On 8th February this year, retired navy captain Rob Scott, from Minnesota caught a 4-pound Lake Trout (actually a species of char, not a trout — Salvelinus namaycush) while hand-lining through ice on Lac la Croix, on the Minnesota/Ontario border. Shortly afterwards, he was checked by an Ontario Ministry of Natural Resources officer who recorded the fact that Rob had kept his one permitted lake trout — the Ontario provincial limit. Ironically, if the retired captain had been just a short distance away, on the same lake, he would have still been in Minnesota and would have been allowed to keep two lake trout, and — as you will see below — on this occasion this matters.
The problem came later that day when Rob hooked a second fish, which — at 52 pounds 3 ounces — was not only a new world record for lake trout but was a mind-boggling 77 percent larger than the previous, 18-year-old record of 29 pounds 6 ounces!
According to the book ‘Freshwater Gamefish of North America’, by Peter Thompson, the average weight of a lake trout is just 4-10 pounds, so at 52 pounds he probably thought he’d hooked a stray submarine! In lake trout terms, it was a behemoth.
All went well until the same Ontario Ministry of Natural Resources officer who had checked the 4-pound fish saw a subsequent newspaper report about the enormous laker, and regrettably this started an official ball rolling.

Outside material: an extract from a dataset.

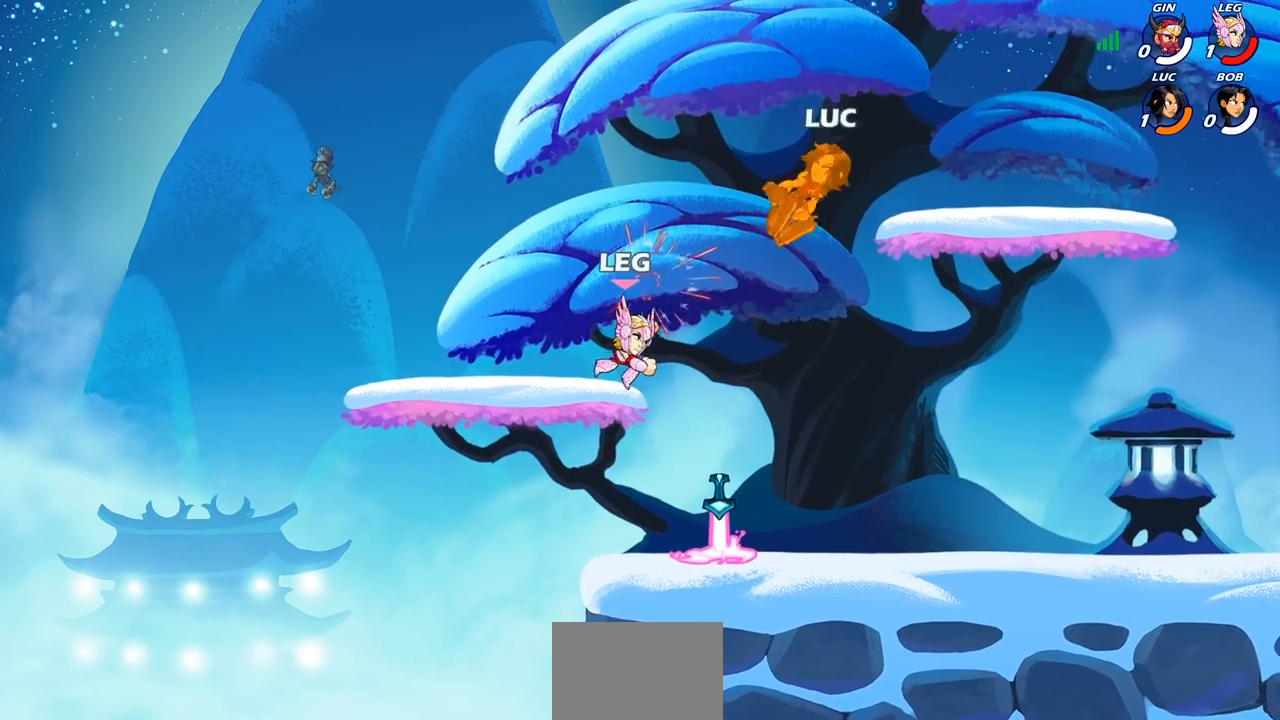
{"buttons": [], "left_stick": "down-left", "right_stick": "center", "events": [[33, "left_stick", "center"], [117, "R2", "up"], [183, "left_stick", "down-left"]]}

As a result, a Minnesota Department of Natural Resources officer confiscated the record-breaking fish from a Duluth taxidermist, and it was then destined to be handed over to Ontario officials.
As a retired police officer myself, I am very aware that rules are rules, and all that sort of stuff, but I really would like to ask Ontario officials just what they think they have actually achieved on this occasion, other than perhaps leaving a bad taste in the mouths of a lot of people. Of course conservation is crucial, and the majority of fishehrmen I know and fish with would be the first to agree with that belief but in my own opinion, this time around, the Ontario people have scored a PR ‘own goal’ and have little, if anything, to actually be proud of.